Le Motivazioni della Sentenza
La Corte ha articolato le ragioni dell’inammissibilità su tre pilastri argomentativi principali, che rappresentano i cardini del giudizio di legittimità.
La Mancanza di Specificità dei Motivi
Il primo punto cruciale riguarda la genericità dei motivi del ricorso. La Corte ha spiegato che la specificità non deve essere valutata solo intrinsecamente (cioè, se le ragioni sono chiare), ma anche estrinsecamente. Ciò significa che deve esistere una correlazione diretta tra la complessità delle argomentazioni della sentenza impugnata e la critica mossa dal ricorrente. Nel caso di specie, le doglianze erano astratte e non si confrontavano puntualmente con le motivazioni della Corte d’Appello, fallendo così nella loro funzione tipica di critica argomentata.
Il Divieto di Rivalutazione del Fatto
In secondo luogo, la Cassazione ha ribadito un principio fondamentale: il suo giudizio non è una terza istanza di merito. Il ricorso tendeva a sollecitare una rilettura delle fonti di prova e una ricostruzione alternativa dei fatti, proponendo criteri di valutazione diversi da quelli adottati dai giudici dei gradi precedenti. Questo tipo di richiesta è inammissibile in sede di legittimità. Non sono consentite censure sulla persuasività o sull’adeguatezza della motivazione, a meno che non si palesi un’illogicità manifesta, che qui non è stata ravvisata.
La Mera Riproduzione dei Motivi d’Appello
Infine, la Corte ha osservato che i motivi del ricorso erano una mera riproduzione delle doglianze già presentate alla Corte d’Appello. I giudici di secondo grado avevano già ampiamente esaminato e disatteso tali argomenti con motivazioni logiche e giuridicamente corrette. Riproporre le stesse questioni senza una critica specifica alla decisione d’appello rende il ricorso per cassazione privo di reale contenuto censorio e, pertanto, inammissibile.

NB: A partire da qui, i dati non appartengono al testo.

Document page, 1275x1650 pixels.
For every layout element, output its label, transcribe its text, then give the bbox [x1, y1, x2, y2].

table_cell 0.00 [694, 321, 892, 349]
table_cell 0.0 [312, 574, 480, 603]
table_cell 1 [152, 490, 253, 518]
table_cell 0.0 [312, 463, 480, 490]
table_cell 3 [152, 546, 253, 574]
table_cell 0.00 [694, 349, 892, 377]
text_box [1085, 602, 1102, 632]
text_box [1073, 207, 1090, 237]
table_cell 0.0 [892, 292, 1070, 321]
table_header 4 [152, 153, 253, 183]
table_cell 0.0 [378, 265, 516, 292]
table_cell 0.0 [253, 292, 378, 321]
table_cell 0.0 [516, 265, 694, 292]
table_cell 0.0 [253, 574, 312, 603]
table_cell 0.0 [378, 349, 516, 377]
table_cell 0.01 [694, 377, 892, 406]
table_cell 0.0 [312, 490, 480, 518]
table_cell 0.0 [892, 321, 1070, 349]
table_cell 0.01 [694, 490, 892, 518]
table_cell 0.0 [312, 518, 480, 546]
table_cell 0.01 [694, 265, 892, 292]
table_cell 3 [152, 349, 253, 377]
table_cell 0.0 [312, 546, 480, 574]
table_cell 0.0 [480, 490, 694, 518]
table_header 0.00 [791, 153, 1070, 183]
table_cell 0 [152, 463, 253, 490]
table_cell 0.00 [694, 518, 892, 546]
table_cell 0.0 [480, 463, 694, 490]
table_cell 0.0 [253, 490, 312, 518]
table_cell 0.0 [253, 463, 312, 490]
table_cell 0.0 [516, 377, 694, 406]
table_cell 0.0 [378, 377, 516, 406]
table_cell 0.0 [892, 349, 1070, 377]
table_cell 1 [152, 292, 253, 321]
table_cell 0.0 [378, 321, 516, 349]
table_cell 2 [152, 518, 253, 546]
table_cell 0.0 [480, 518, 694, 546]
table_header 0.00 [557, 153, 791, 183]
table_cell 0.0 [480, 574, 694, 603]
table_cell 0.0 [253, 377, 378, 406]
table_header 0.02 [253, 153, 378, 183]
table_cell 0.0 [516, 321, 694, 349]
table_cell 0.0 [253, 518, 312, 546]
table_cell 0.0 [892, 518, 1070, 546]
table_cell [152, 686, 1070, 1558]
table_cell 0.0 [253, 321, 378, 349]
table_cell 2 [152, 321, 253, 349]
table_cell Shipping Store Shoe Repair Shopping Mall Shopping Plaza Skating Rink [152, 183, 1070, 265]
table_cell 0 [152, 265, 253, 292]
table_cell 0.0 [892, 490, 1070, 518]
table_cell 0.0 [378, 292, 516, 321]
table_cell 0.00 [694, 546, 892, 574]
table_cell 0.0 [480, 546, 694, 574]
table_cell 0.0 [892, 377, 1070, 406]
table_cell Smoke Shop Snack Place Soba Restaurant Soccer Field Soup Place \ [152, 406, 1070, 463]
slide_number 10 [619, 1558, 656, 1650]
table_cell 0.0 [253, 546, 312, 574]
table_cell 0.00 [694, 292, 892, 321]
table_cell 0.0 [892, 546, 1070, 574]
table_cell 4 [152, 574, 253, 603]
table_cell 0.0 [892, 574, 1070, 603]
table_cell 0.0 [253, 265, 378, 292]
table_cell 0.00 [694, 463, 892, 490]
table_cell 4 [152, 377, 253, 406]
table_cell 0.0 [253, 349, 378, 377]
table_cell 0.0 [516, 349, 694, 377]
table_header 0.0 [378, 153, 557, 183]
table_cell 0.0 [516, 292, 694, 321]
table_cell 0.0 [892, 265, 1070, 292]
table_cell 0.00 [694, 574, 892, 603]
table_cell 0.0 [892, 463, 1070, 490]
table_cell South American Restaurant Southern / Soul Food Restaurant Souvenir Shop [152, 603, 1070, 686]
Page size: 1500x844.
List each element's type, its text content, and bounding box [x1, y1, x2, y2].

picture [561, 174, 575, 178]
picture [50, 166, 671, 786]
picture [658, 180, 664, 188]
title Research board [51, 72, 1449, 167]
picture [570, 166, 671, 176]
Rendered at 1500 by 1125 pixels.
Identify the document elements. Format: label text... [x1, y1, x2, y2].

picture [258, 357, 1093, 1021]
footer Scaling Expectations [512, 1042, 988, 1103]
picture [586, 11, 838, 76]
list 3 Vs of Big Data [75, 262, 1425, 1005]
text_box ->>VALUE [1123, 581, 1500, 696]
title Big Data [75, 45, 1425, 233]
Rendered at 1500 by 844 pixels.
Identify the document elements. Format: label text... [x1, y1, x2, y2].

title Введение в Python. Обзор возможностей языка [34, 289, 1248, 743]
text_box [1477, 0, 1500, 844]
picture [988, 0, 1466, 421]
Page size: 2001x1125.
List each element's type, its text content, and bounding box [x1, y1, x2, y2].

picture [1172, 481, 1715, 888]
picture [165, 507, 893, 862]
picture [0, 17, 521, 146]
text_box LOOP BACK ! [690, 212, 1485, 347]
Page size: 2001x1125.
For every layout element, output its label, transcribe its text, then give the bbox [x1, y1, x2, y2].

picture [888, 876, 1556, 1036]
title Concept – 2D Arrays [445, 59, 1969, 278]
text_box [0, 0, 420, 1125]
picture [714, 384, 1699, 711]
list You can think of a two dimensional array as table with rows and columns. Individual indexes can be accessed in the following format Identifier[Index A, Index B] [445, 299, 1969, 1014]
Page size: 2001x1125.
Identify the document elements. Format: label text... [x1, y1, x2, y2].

Conclusioni e Implicazioni Pratiche
L’ordinanza in commento è un monito per chi intende adire la Corte di Cassazione. Un ricorso, per essere ammissibile, deve essere un atto tecnico di alta precisione. Non basta lamentare genericamente un’ingiustizia o un errore, ma è necessario individuare con esattezza i vizi di legittimità della sentenza impugnata, argomentando in modo puntuale e specifico. Qualsiasi tentativo di trasformare il giudizio di Cassazione in una nuova valutazione del merito è destinato a fallire, con conseguente condanna alle spese e al pagamento di una sanzione pecuniaria. La stesura di un ricorso efficace richiede, quindi, uno studio approfondito della decisione contestata e una critica mirata, logica e giuridicamente fondata.
Cosa significa quando un ricorso viene dichiarato inammissibile?
Significa che la Corte non entra nel merito della questione perché l’atto di impugnazione presenta vizi formali che ne impediscono l’esame. In questo caso, i vizi erano la genericità dei motivi e il tentativo di ottenere una nuova valutazione delle prove.
È possibile chiedere alla Corte di Cassazione di riesaminare le prove di un processo?
No. L’ordinanza chiarisce che la Corte di Cassazione è un giudice di legittimità, non di merito. Il suo compito è verificare la corretta applicazione della legge e la logicità della motivazione della sentenza impugnata, non condurre una nuova valutazione delle fonti di prova o ricostruire i fatti.
Quali sono le conseguenze economiche di un ricorso inammissibile?
Il ricorrente la cui impugnazione viene dichiarata inammissibile è condannato al pagamento delle spese del procedimento e di una sanzione pecuniaria a favore della Cassa delle ammende. In questo specifico caso, la somma è stata fissata in tremila euro.